Ty and I are passing time doing a lot of reading, we get out for a quick meal a couple times, and watching boats of all sizes pass right below us on the East End River. Its a beautiful view and we now have another idea of something we want to do with Peter once he feels better!

ICU Update

This is Auntie Meeses. I am filling in briefly for Matt since he is out of town and currently without computer access and for Erika and Ty as well, since they aren’t allowed to use their phones or computers in the ICU. Here is an update from Erika as of this morning:

“He had a restful night. The nurse said he respnded during the night once by squeezing her fingers to say he is not in pain and he opened his eyes and turned his head when she said I was sleeping on the bed (couch!) Next to him. Then she asked him if he was scared and he opened his eyes wide with his stern brow that we all know, and shook his head no.
He responded to Ty and I a little this morning. He is pretty heavily sedated which is good for now. They will probably try to get him off the ventilator later today but wil still keep him here for a couple days before going back across the street to MSKCC.
We share a room with 2 other little patients and there are 2 nurses and a doctor in the room so the care is excellent.
He has the breathing tube in his mouth, feeding/stomach tube through his nose, the chest tube out the side of his body (for drainage) and the bladder tube…yoweeee!
I am certain this one is going to take a little more time to recover from. The tumor was fused onto the aorta and other arteries, so Dr. LaQuaglia said it took a lot of scraping, peeling, etc, 1 mm at a time. Not to mention all the things he had to move around just to get to that. And probably removed a lot of scar tissue as well.
I think that’s it for now. He’s doing as well as he can right now, and so are we!”

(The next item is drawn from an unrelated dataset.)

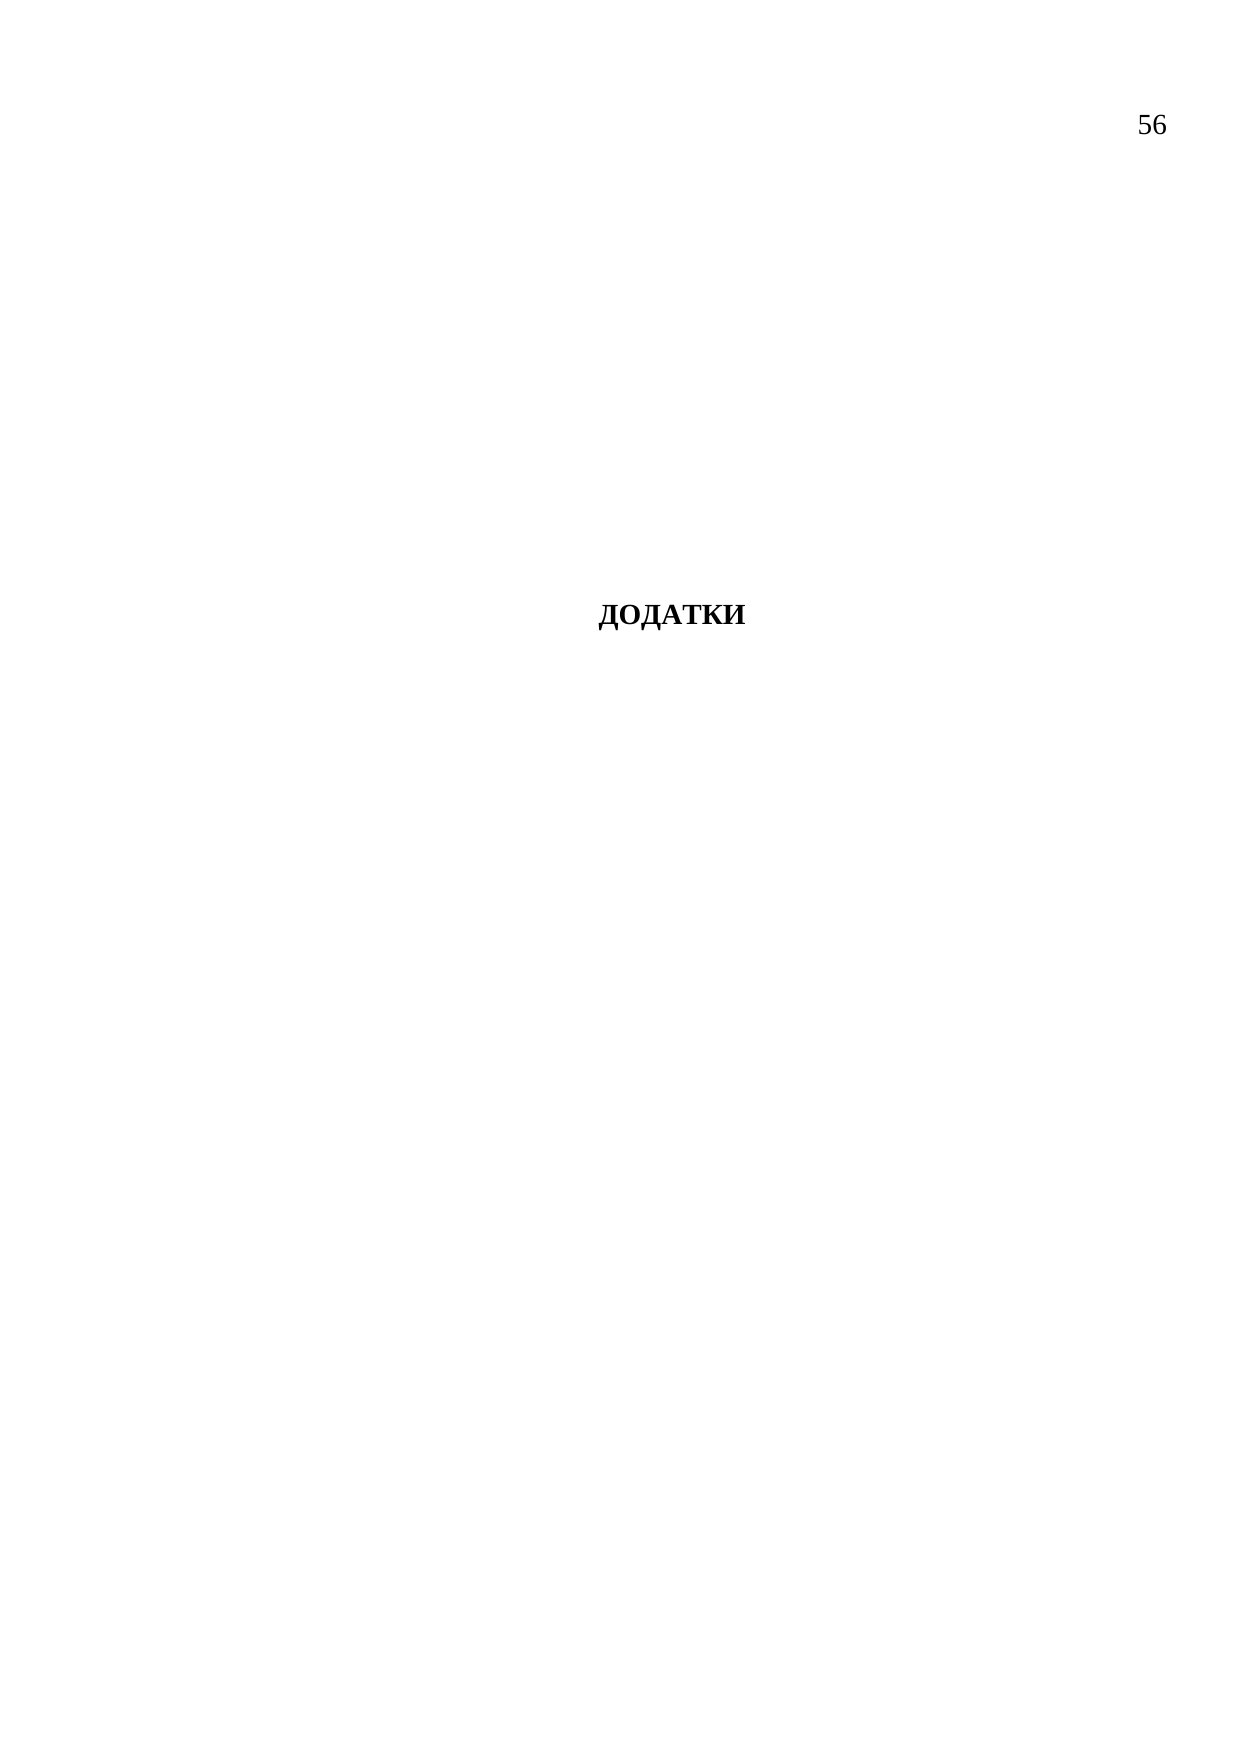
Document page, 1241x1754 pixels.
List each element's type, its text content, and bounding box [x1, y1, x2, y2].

text ДОДАТКИ [177, 597, 1167, 631]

I just spoke to Erika again this afternoon and they have now removed his breathing tube and Peter is breathing on his own. As well, they stopped the pain meds for about an hour today in hopes that Peter would become more lucid. They’ve been using the “thumbs up or down (or in between)” system to ask him how his pain is. Twice now he’s given them a “thumbs down” so they’ve started him on some morphine again to make him more comfortable. He points at his stomach because it (no doubt) hurts and Erika and Ty know he isn’t feeling great but he is doing very well as far as the doctors are concerned. Another day or two is expected in the PICU unit.

Peter, Ty and Erika – We all send our thoughts, love, and hope to you guys in NYC. Hang tough.